What this exercise asks:
[a] Please decide whether each statement agrees with the article on union election spending below. Answer yes or no for each, and quote the words of the article that decide it. (i) Organized labor spent nearly $400 million on Democratic candidates during the 2008 election cycle. (ii) The American Federation of State, County and Municipal Employees plans to spend about $88 million. (iii) Eight of the 10 largest Democratic political action committees are union-funded.
[b] Reproduce the passage of the union election spending article between "With Democrats fighting" and "2008 election cycle.", inclusive.

Text:
= = = = =
With Democrats fighting to hold onto their majorities in the House and Senate, they have enlisted their most ardent supporter — Big Labor — to help push back against a resurgent Republican Party. No interest group has been more vital to the Democratic Party’s recent success than organized labor, which spent nearly $400 million on Democratic candidates during the 2008 election cycle.
Given the implications of this election — a Republican-controlled House would have enormous leverage over an administration that has shown an unwillingness to negotiate with Republicans — organized labor has pledged to throw everything but the kitchen sink at GOP candidates. The AFL-CIO and the Service Employees International Union (SEIU) put their bad blood aside and announced that they will spend a combined $88 million during this year’s election cycle. The American Federation of State, County and Municipal Employees — a government employee union — plans to spend about $50 million.
An analysis of the campaign contributions made by labor unions so far in this election cycle reveals the close relationship between organized labor and the Democratic Party. Nine of the 10 largest Democratic political action committees are union-funded. The chart below lists those nine political action committees and the amounts they have given to Democratic candidates this cycle.
|Labor Union Political Action Committee||Amount Contributed|
|Intl Brotherhood of Electrical Workers||$2,323,373|
|Operating Engineers Union||$1,879,300|
|American Federation of State, County, Municipal Employees||$1,749,000|
|Machinists/Aerospace Workers Union||$1,527,500|
|American Federation of Teachers||$1,482,250|
|International Assn of Fire Fighters||$1,355,500|
Meanwhile, four of the top five donors to 527 groups were unions. The chart below lists those four organizations and the amount they have contributed to 527 groups this cycle.
= = = = =
Data supplied:
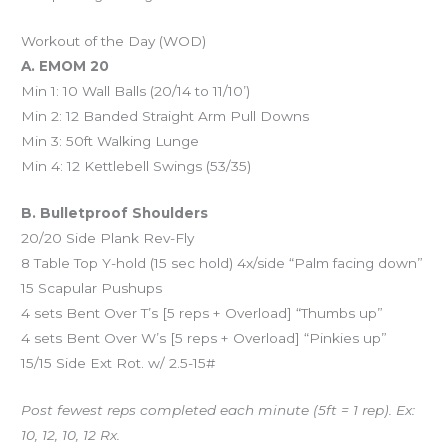
Workout of the Day (WOD)
A. EMOM 20
Min 1: 10 Wall Balls (20/14 to 11/10’)
Min 2: 12 Banded Straight Arm Pull Downs
Min 3: 50ft Walking Lunge
Min 4: 12 Kettlebell Swings (53/35)
B. Bulletproof Shoulders
20/20 Side Plank Rev-Fly
8 Table Top Y-hold (15 sec hold) 4x/side “Palm facing down”
15 Scapular Pushups
4 sets Bent Over T’s [5 reps + Overload] “Thumbs up”
4 sets Bent Over W’s [5 reps + Overload] “Pinkies up”
15/15 Side Ext Rot. w/ 2.5-15#
Post fewest reps completed each minute (5ft = 1 rep). Ex:
10, 12, 10, 12 Rx.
= = = = =
Expected outputs:
[a]
(i) Yes: "spent nearly $400 million on Democratic candidates during the 2008 election cycle"
(ii) No: "plans to spend about $50 million"
(iii) No: "Nine of the 10 largest Democratic political action committees are union-funded."

[b]
With Democrats fighting to hold onto their majorities in the House and Senate, they have enlisted their most ardent supporter — Big Labor — to help push back against a resurgent Republican Party. No interest group has been more vital to the Democratic Party’s recent success than organized labor, which spent nearly $400 million on Democratic candidates during the 2008 election cycle.